Updated 3 years ago
LOUISVILLE. (AP) - A few key races will determine whether Democrats can gain a majority in the Kentucky Senate, where they haven't been in power for more than a decade.
But the chairman of the state Republican Party says the GOP is better poised to add seats in the Senate, thanks to stronger candidates and a national mood that seems to favor Republican candidates.
The GOP holds a 20-17 majority in the Senate, along with one independent who typically votes with Republicans.
Fifteen of the Senate's 38 seats are being contested in this year's Nov. 2 election; another four senators - three of them Republican - are running unopposed.
"We're really excited about several races, and I don't think we're ceding any of them as unwinnable," said Matt Erwin, communications director for the state Democratic Party.
Erwin said Democrats have momentum after winning two special elections for Senate seats last year.
But Republican Party chair Steve Robertson said the GOP has a better chance to make Senate gains on election day.
"I really don't have a reason to think that the Republican Senate majority won't be bigger when this election is over with," Robertson said.
Democrats acknowledge they are wary of a national mood that pollsters and prognosticators say could lead to major gains by Republicans in the U.S. House and Senate.
"Obviously it's a very tough year for Democrats," state party chairman Daniel Logsdon said.
The District 2 seat in western Kentucky held by the Senate's only independent, Bob Leeper, is one of a handful Democrats are targeting. Leeper faces Paducah businessman Rex Smith, a former Democratic state representative, and Republican William Michael East of Kevil, who is running a limited campaign.
Smith had spent more than $360,000 on the race as of Oct. 1, according to the state finance records. Leeper, running for his sixth term, had raised a total of about $94,000 in that time.
Robertson said Leeper, who has twice changed party affiliations over the years, is a "rock star," and well-known by the people in his district.
"It would appear that this is a year where being an independent is a good thing," he said.
State Democrats said they are also hoping to unseat Republican incumbent Alice Forgy-Kerr in Lexington's 12th District.
Kerr, who has held the seat since 1999, is being challenged by retired Fayette County Clerk Don Blevins, who had brought in more than $104,000 since Oct. 1. Kerr has kept pace, raising more than $94,000 for her campaign.
Robertson declined to point to any races where Republicans were hoping to unseat an incumbent Democrat.
"We are looking at all of them," he said.
Bowling Green Democrat Mike Reynolds could face a tough challenge from Republican Mike Wilson, a Christian radio executive, in the 32nd District.

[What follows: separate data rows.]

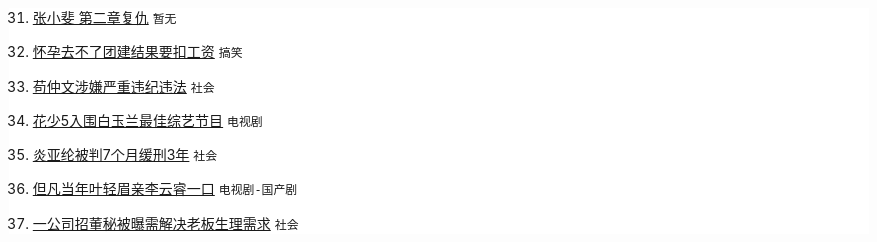 31. [张小斐 第二章复仇](https://m.weibo.cn/search?containerid=100103type%3D1%26t%3D10%26q%3D%E5%BC%A0%E5%B0%8F%E6%96%90+%E7%AC%AC%E4%BA%8C%E7%AB%A0%E5%A4%8D%E4%BB%87&stream_entry_id=31&isnewpage=1&extparam=seat%3D1%26filter_type%3Drealtimehot%26lcate%3D5001%26c_type%3D31%26realpos%3D28%26cate%3D5001%26q%3D%25E5%25BC%25A0%25E5%25B0%258F%25E6%2596%2590%2520%25E7%25AC%25AC%25E4%25BA%258C%25E7%25AB%25A0%25E5%25A4%258D%25E4%25BB%2587%26band_rank%3D28%26stream_entry_id%3D31%26flag%3D1%26dgr%3D0%26pos%3D29%26display_time%3D1717075331%26pre_seqid%3D171707533137802750289) `暂无` 

32. [怀孕去不了团建结果要扣工资](https://m.weibo.cn/search?containerid=100103type%3D1%26t%3D10%26q%3D%23%E6%80%80%E5%AD%95%E5%8E%BB%E4%B8%8D%E4%BA%86%E5%9B%A2%E5%BB%BA%E7%BB%93%E6%9E%9C%E8%A6%81%E6%89%A3%E5%B7%A5%E8%B5%84%23&stream_entry_id=31&isnewpage=1&extparam=seat%3D1%26filter_type%3Drealtimehot%26lcate%3D5001%26c_type%3D31%26realpos%3D29%26cate%3D5001%26q%3D%2523%25E6%2580%2580%25E5%25AD%2595%25E5%258E%25BB%25E4%25B8%258D%25E4%25BA%2586%25E5%259B%25A2%25E5%25BB%25BA%25E7%25BB%2593%25E6%259E%259C%25E8%25A6%2581%25E6%2589%25A3%25E5%25B7%25A5%25E8%25B5%2584%2523%26band_rank%3D29%26stream_entry_id%3D31%26flag%3D0%26dgr%3D0%26pos%3D30%26display_time%3D1717075331%26pre_seqid%3D171707533137802750289) `搞笑` 

33. [苟仲文涉嫌严重违纪违法](https://m.weibo.cn/search?containerid=100103type%3D1%26t%3D10%26q%3D%23%E8%8B%9F%E4%BB%B2%E6%96%87%E6%B6%89%E5%AB%8C%E4%B8%A5%E9%87%8D%E8%BF%9D%E7%BA%AA%E8%BF%9D%E6%B3%95%23&stream_entry_id=31&isnewpage=1&extparam=seat%3D1%26filter_type%3Drealtimehot%26lcate%3D5001%26c_type%3D31%26realpos%3D30%26cate%3D5001%26q%3D%2523%25E8%258B%259F%25E4%25BB%25B2%25E6%2596%2587%25E6%25B6%2589%25E5%25AB%258C%25E4%25B8%25A5%25E9%2587%258D%25E8%25BF%259D%25E7%25BA%25AA%25E8%25BF%259D%25E6%25B3%2595%2523%26band_rank%3D30%26stream_entry_id%3D31%26flag%3D0%26dgr%3D0%26pos%3D31%26display_time%3D1717075331%26pre_seqid%3D171707533137802750289) `社会` 

34. [花少5入围白玉兰最佳综艺节目](https://m.weibo.cn/search?containerid=100103type%3D1%26t%3D10%26q%3D%23%E8%8A%B1%E5%B0%915%E5%85%A5%E5%9B%B4%E7%99%BD%E7%8E%89%E5%85%B0%E6%9C%80%E4%BD%B3%E7%BB%BC%E8%89%BA%E8%8A%82%E7%9B%AE%23&stream_entry_id=31&isnewpage=1&extparam=seat%3D1%26filter_type%3Drealtimehot%26lcate%3D5001%26c_type%3D31%26realpos%3D31%26cate%3D5001%26q%3D%2523%25E8%258A%25B1%25E5%25B0%25915%25E5%2585%25A5%25E5%259B%25B4%25E7%2599%25BD%25E7%258E%2589%25E5%2585%25B0%25E6%259C%2580%25E4%25BD%25B3%25E7%25BB%25BC%25E8%2589%25BA%25E8%258A%2582%25E7%259B%25AE%2523%26band_rank%3D31%26stream_entry_id%3D31%26flag%3D1%26dgr%3D0%26pos%3D32%26display_time%3D1717075331%26pre_seqid%3D171707533137802750289) `电视剧` 

35. [炎亚纶被判7个月缓刑3年](https://m.weibo.cn/search?containerid=100103type%3D1%26t%3D10%26q%3D%23%E7%82%8E%E4%BA%9A%E7%BA%B6%E8%A2%AB%E5%88%A47%E4%B8%AA%E6%9C%88%E7%BC%93%E5%88%913%E5%B9%B4%23&stream_entry_id=31&isnewpage=1&extparam=seat%3D1%26filter_type%3Drealtimehot%26lcate%3D5001%26c_type%3D31%26realpos%3D32%26cate%3D5001%26q%3D%2523%25E7%2582%258E%25E4%25BA%259A%25E7%25BA%25B6%25E8%25A2%25AB%25E5%2588%25A47%25E4%25B8%25AA%25E6%259C%2588%25E7%25BC%2593%25E5%2588%25913%25E5%25B9%25B4%2523%26band_rank%3D32%26stream_entry_id%3D31%26flag%3D0%26dgr%3D0%26pos%3D33%26display_time%3D1717075331%26pre_seqid%3D171707533137802750289) `社会` 

36. [但凡当年叶轻眉亲李云睿一口](https://m.weibo.cn/search?containerid=100103type%3D1%26t%3D10%26q%3D%23%E4%BD%86%E5%87%A1%E5%BD%93%E5%B9%B4%E5%8F%B6%E8%BD%BB%E7%9C%89%E4%BA%B2%E6%9D%8E%E4%BA%91%E7%9D%BF%E4%B8%80%E5%8F%A3%23&stream_entry_id=31&isnewpage=1&extparam=seat%3D1%26filter_type%3Drealtimehot%26lcate%3D5001%26c_type%3D31%26realpos%3D33%26cate%3D5001%26q%3D%2523%25E4%25BD%2586%25E5%2587%25A1%25E5%25BD%2593%25E5%25B9%25B4%25E5%258F%25B6%25E8%25BD%25BB%25E7%259C%2589%25E4%25BA%25B2%25E6%259D%258E%25E4%25BA%2591%25E7%259D%25BF%25E4%25B8%2580%25E5%258F%25A3%2523%26band_rank%3D33%26stream_entry_id%3D31%26flag%3D0%26dgr%3D0%26pos%3D34%26display_time%3D1717075331%26pre_seqid%3D171707533137802750289) `电视剧-国产剧` 

37. [一公司招董秘被曝需解决老板生理需求](https://m.weibo.cn/search?containerid=100103type%3D1%26t%3D10%26q%3D%23%E4%B8%80%E5%85%AC%E5%8F%B8%E6%8B%9B%E8%91%A3%E7%A7%98%E8%A2%AB%E6%9B%9D%E9%9C%80%E8%A7%A3%E5%86%B3%E8%80%81%E6%9D%BF%E7%94%9F%E7%90%86%E9%9C%80%E6%B1%82%23&stream_entry_id=31&isnewpage=1&extparam=seat%3D1%26filter_type%3Drealtimehot%26lcate%3D5001%26c_type%3D31%26realpos%3D34%26cate%3D5001%26q%3D%2523%25E4%25B8%2580%25E5%2585%25AC%25E5%258F%25B8%25E6%258B%259B%25E8%2591%25A3%25E7%25A7%2598%25E8%25A2%25AB%25E6%259B%259D%25E9%259C%2580%25E8%25A7%25A3%25E5%2586%25B3%25E8%2580%2581%25E6%259D%25BF%25E7%2594%259F%25E7%2590%2586%25E9%259C%2580%25E6%25B1%2582%2523%26band_rank%3D34%26stream_entry_id%3D31%26flag%3D0%26dgr%3D0%26pos%3D35%26display_time%3D1717075331%26pre_seqid%3D171707533137802750289) `社会`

Reynolds won the seat in a special election last year after Brett Guthrie left to run for Congress.
Another special election winner, Robin Webb, a Democrat from Grayson, has been rematched with Flatwoods Republican Jack Ditty, whom she narrowly defeated last year in a three-way race for the District 18 seat.
And Richmond Internet executive Lee Murphy, a Democrat, is facing Republican Jared Carpenter, a Berea banker, for the open 34th District seat left by Senate Minority Leader Ed Worley, who is retiring. A third candidate, Donald Paul VanWinkle of Berea, is representing the Evangelical Christian Party.
In the state House, Democrats hold a 65-35 advantage over Republicans.
Robertson said Republicans have fielded challengers against 43 incumbent Democrats, while Democrats are challenging just nine Republican House members.